Testing Social Cognition As a Mediator between Neurocognition and Social Outcomes

Poster Presentation
Saturday, May 4, 2019: 11:30 AM-1:30 PM
Room: 710 (Palais des congres de Montreal)
N. J. Sasson, K. E. Morrison and A. E. Pinkham, University of Texas at Dallas, Richardson, TX
Background: The specific contributors to poor social functioning outcomes for adults with autism are poorly understood. Neurocognitive abilities (e.g., working memory) and social cognition (e.g., social perception and appraisal) are frequently targeted in intervention studies to improve social outcomes, but to date no studies have empirically tested the contribution of these constructs to social functioning.

Objectives: We examined the relative contribution of neurocognition and social cognitive domains to predict both social skills and functioning. We also tested these constructs for mediation, hypothesizing the effect of neurocognition on outcomes is mediated through a serial pathway between social perception and social appraisal abilities.

Methods: Adults with autism (N=103; age M=24.28; 11 females) completed a battery of tasks. Social perception was measured by computing a composite score of tests measuring ability to recognize emotion in static faces (ER-40; Kohler et al., 2003; Reading the Mind in the Eyes; Baron-Cohen et al., 2001), dynamic videos (Bell Lysaker Emotion Recognition Task; Bryson et al., 1997), and point-light walkers (Emotional Biological Motion; Biological Motion; Kern et al., 2013), as well as ability to recognize faces (Benton Facial Recognition Task; Benton et al., 1968). Social appraisal was measured by computing a composite score of tasks assessing mentalizing abilities (The Awareness of Social Inference Task; MacDonald et al., 2003; Hinting Task; Corcoran et al., 1995) and the Relationships Across Domains task (Sergi et al., 2009), assessing understanding of social relationships.

Participants also completed the MATRICS Consensus Cognitive Battery (MCCB; Nuechterlein et al., 2008), measuring working memory, short term memory, and processing speed through pencil and paper tasks.

Social skill outcomes were assessed through trained coders’ average rating of six skills displayed in a three minute interaction with a researcher role-playing meeting a new neighbor (Social Skills Performance Assessment; Patterson et al., 2001).
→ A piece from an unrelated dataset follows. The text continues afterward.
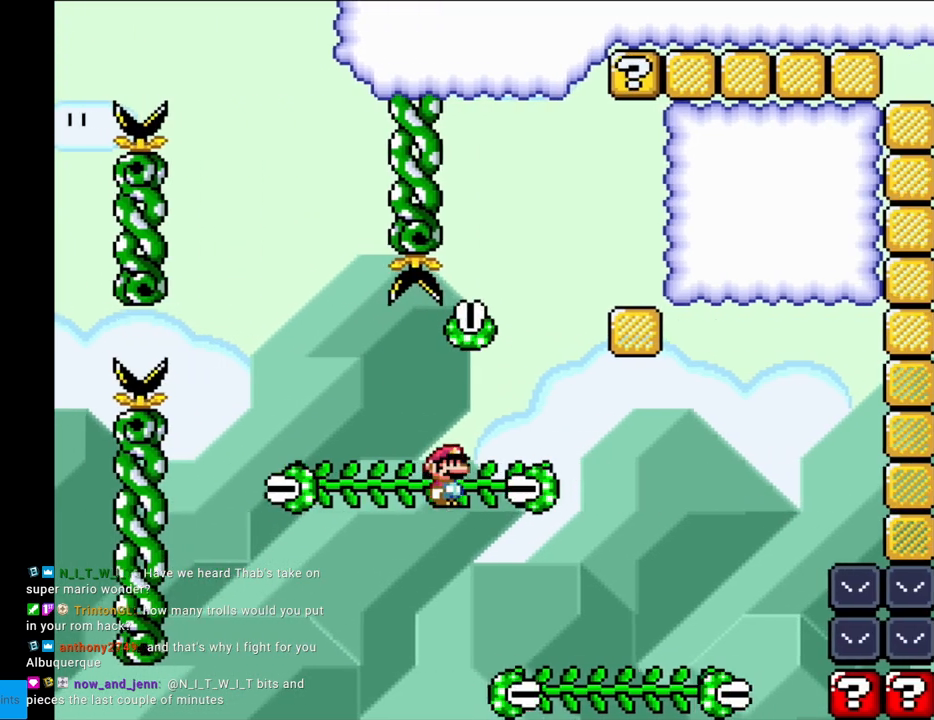
{"buttons": ["B", "Y", "DPAD_RIGHT"], "events": [[67, "DPAD_UP", "up"], [100, "DPAD_RIGHT", "down"], [150, "B", "down"]]}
Social functioning was assessed with the UCSD Performance-based Skills Assessments (UPSA; Mausbach et al., 2007), a performance-based task measuring daily living skills.

Results: Gender, age, neurocognition, social perception, and social appraisal entered as predictors accounted for 48% of variance in social functioning scores and 30% of social skills scores. In both models, older participants and participants with stronger neurocognitive ability scored higher on social functioning and skills (ps<.001), and social appraisal ability predicted better social functioning (p=.003).

Controlling for age, we examined indirect effects and the bootstrapped confidence intervals around the estimate to test for evidence of mediation (Figure 1). The indirect serial pathway was significant in predicting social functioning (b=.08, bootstrapped lower limit=.03, bootstrapped upper limit=.15), suggesting social cognition is a mechanism through which neurocognition influences social functioning. There was no evidence for mediation in predicting social skills (b=.02, bootstrapped lower limit=-0.05, bootstrapped upper limit=.09).

Conclusions: Neurocognition is a significant predictor of social functioning and social skills for adults with autism. The mediation results show neurocognitive ability is transmitted through social perception and social appraisal ability for social functioning, suggesting interventions targeting neurocognition may benefit social cognitive skill and functioning. However, our results suggest social skill is a function of a different mechanism.